The sale of electric vehicles (EV) in the European market has surpassed that of diesel cars for the first time ever, according to Financial Times preliminary estimates.
Across 18 European markets – including the UK – more than a fifth of vehicles sold were electric, while diesel cars slumped to less than 19 per cent.
In December, around 176,000 battery EVs were sold in Western Europe – an all-time record high and a 6 per cent increase on December 2020 levels – while European car makers sold 160,000 diesel cars, the Financial Times reported.
According to Daniel Clarke, automotive analyst at GlobalData, Europe should be galvanised by today’s news.

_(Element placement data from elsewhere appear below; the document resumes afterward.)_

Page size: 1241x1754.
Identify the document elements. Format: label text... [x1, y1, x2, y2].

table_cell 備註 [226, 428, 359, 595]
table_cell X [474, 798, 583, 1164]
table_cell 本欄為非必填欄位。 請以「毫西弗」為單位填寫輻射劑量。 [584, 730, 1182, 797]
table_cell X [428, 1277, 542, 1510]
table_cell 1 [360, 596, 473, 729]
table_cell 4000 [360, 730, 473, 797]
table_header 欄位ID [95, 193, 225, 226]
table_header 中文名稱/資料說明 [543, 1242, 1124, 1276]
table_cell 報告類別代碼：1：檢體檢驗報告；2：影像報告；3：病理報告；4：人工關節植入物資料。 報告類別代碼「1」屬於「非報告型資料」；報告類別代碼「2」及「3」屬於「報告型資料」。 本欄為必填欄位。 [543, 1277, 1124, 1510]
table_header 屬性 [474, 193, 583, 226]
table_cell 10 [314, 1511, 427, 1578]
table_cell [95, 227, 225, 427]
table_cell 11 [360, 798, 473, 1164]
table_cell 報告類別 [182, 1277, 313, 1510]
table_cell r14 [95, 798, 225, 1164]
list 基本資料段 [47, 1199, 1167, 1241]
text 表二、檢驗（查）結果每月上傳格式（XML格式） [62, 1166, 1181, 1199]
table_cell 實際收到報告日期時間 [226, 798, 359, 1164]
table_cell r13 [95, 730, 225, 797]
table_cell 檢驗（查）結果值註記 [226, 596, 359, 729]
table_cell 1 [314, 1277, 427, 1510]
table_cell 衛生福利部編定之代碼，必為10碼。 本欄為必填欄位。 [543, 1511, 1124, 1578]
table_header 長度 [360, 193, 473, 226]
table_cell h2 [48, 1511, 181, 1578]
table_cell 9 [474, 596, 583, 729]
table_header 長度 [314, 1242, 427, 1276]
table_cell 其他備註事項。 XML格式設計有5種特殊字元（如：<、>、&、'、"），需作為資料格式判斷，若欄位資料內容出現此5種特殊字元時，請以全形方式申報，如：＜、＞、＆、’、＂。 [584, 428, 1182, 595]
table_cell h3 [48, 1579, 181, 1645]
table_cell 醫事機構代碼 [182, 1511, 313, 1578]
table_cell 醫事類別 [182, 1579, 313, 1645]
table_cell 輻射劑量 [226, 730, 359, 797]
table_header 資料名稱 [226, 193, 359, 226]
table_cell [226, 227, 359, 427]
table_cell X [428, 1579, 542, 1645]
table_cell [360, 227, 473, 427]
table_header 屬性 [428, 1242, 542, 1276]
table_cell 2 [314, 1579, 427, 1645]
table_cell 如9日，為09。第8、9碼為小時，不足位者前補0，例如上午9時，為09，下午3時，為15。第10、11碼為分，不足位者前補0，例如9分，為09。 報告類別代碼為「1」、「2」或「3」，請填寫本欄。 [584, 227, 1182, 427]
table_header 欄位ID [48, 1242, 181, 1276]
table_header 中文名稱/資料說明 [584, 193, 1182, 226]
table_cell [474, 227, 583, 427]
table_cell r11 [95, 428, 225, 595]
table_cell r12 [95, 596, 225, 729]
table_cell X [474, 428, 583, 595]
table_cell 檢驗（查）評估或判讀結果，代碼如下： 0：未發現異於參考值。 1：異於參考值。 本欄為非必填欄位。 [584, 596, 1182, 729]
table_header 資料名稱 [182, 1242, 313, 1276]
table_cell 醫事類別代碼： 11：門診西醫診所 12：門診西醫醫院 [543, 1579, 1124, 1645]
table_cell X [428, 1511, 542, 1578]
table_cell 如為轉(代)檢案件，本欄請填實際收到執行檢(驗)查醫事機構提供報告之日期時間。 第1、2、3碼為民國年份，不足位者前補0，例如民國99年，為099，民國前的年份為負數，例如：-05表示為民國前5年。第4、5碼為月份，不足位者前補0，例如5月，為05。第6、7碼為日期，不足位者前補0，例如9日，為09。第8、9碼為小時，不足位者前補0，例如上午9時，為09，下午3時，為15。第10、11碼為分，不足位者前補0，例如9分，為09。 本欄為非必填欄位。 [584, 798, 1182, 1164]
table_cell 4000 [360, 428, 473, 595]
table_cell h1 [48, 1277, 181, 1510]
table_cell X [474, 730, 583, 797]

” Europe has historically been home to a number of dominant players in petrol and diesel car industry, but today’s news should galvanise EU carmakers to further boost their EV credentials,” he told City A.M.

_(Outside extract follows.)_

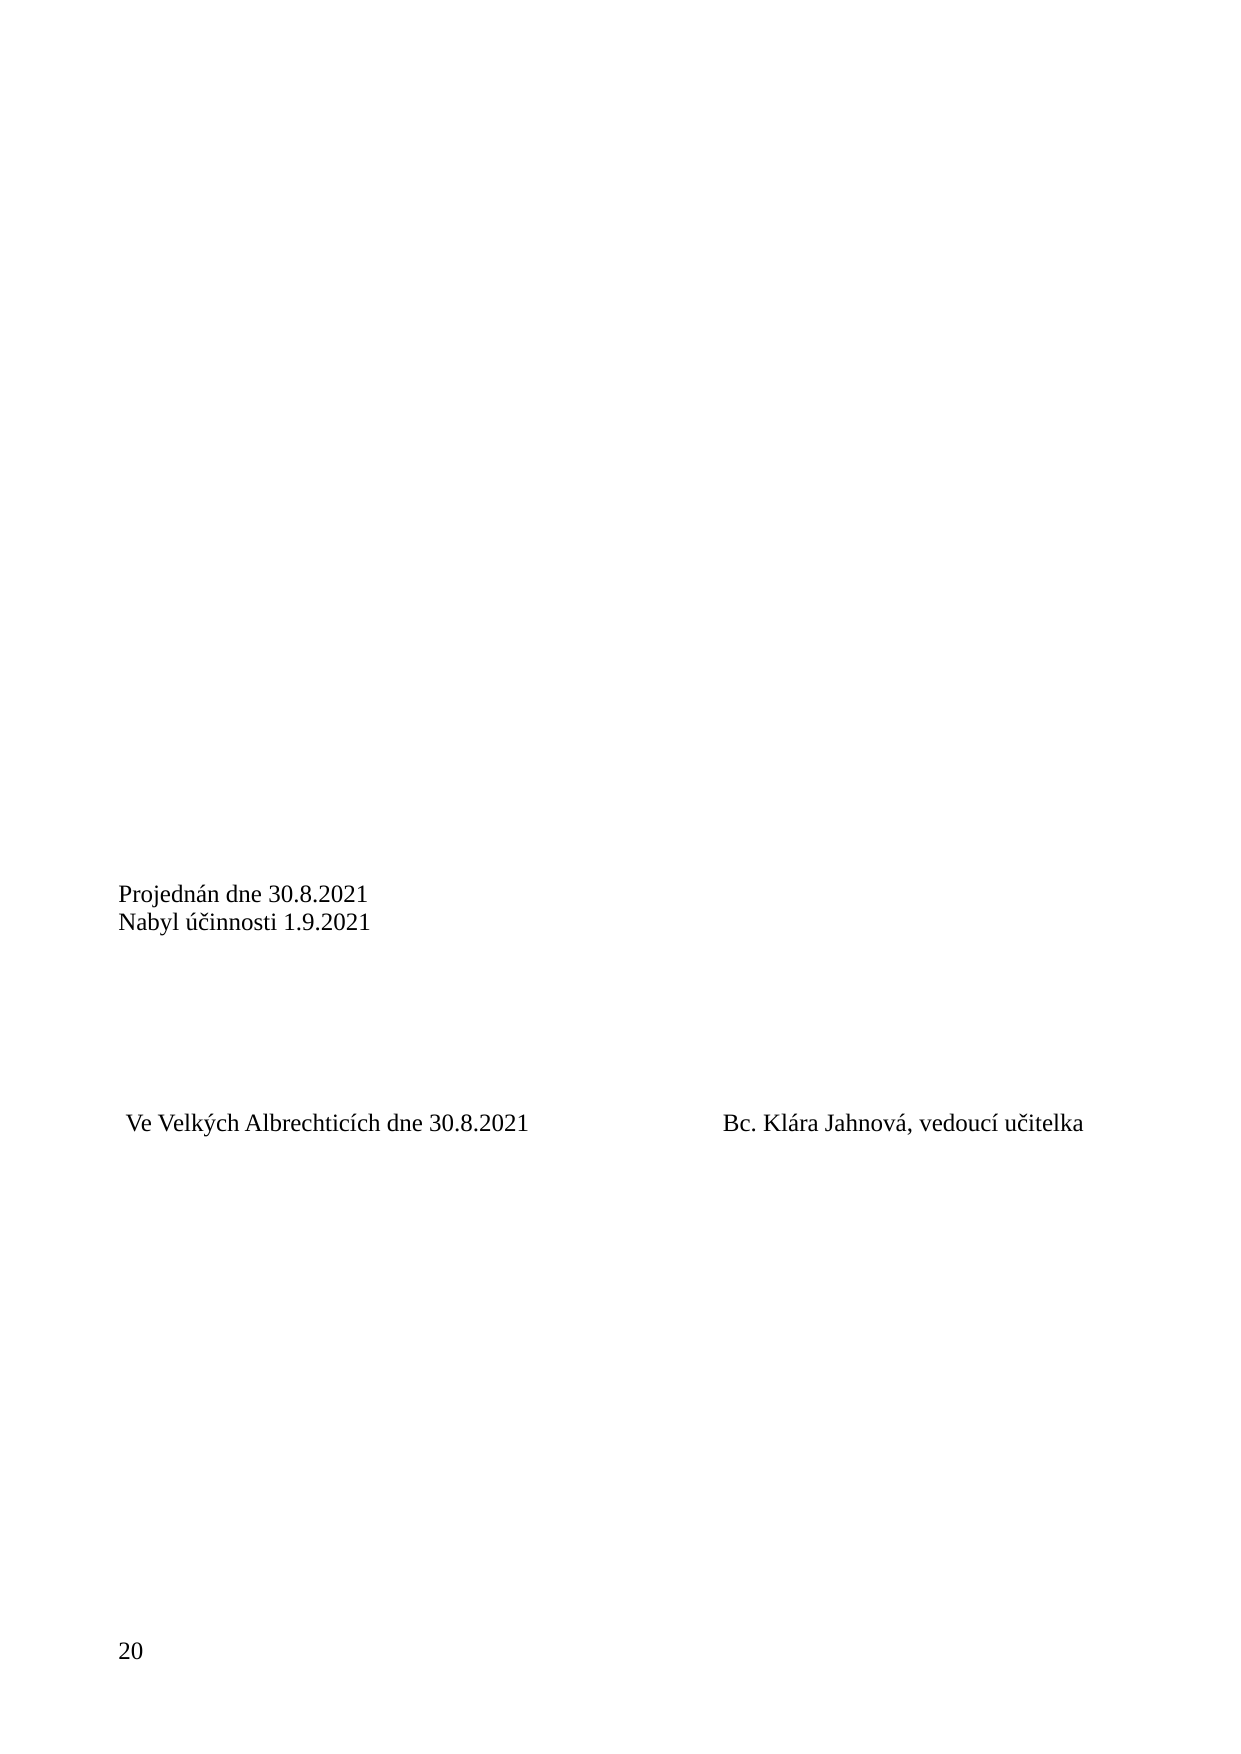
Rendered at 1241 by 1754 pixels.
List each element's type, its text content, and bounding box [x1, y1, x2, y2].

text Projednán dne 30.8.2021 [118, 879, 1122, 907]
text Nabyl účinnosti 1.9.2021 [118, 907, 1122, 936]
text Ve Velkých Albrechticích dne 30.8.2021 Bc. Klára Jahnová, vedoucí učitelka [118, 1104, 1122, 1137]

“There has been a clear focus on the demand-side, with incentives, infrastructure and charging stations, however, much more focus should be given to the supply side, specifically ensuring that the EU is not dependent on China for batteries or battery metals.”
In Europe the diesel car market has steadily gone down since 2015, when Volkswagen was found guilty of having cheated on diesel emission tests.
“The diesel death march has been playing on repeat since September 2015 when ‘Dieselgate’ was first unveiled — causing VW to draw up the first plans of the ID.3 within 30 days of the scandal coming to light,” auto analyst Matthias Schmidt told the outlet.
Despite ‘Dieselgate’, Volkswagen has sold worldwide 452,9000 battery-electric vehicles, going up 96 per cent on 2020 levels. In Western Europe, EVs accounted for 10.5 per cent of the group’s total deliveries.
“Figures for 2021 show how the Volkswagen Group’s business model is changing,” commented Volkswagen Group’s head of sales Christian Dahlheim.
“The sources of income will progressively shift further from conventional petrol engines to zero-emissions electric cars and from sales of vehicles to software and mobility services, underpinned by the key technology of autonomous driving.”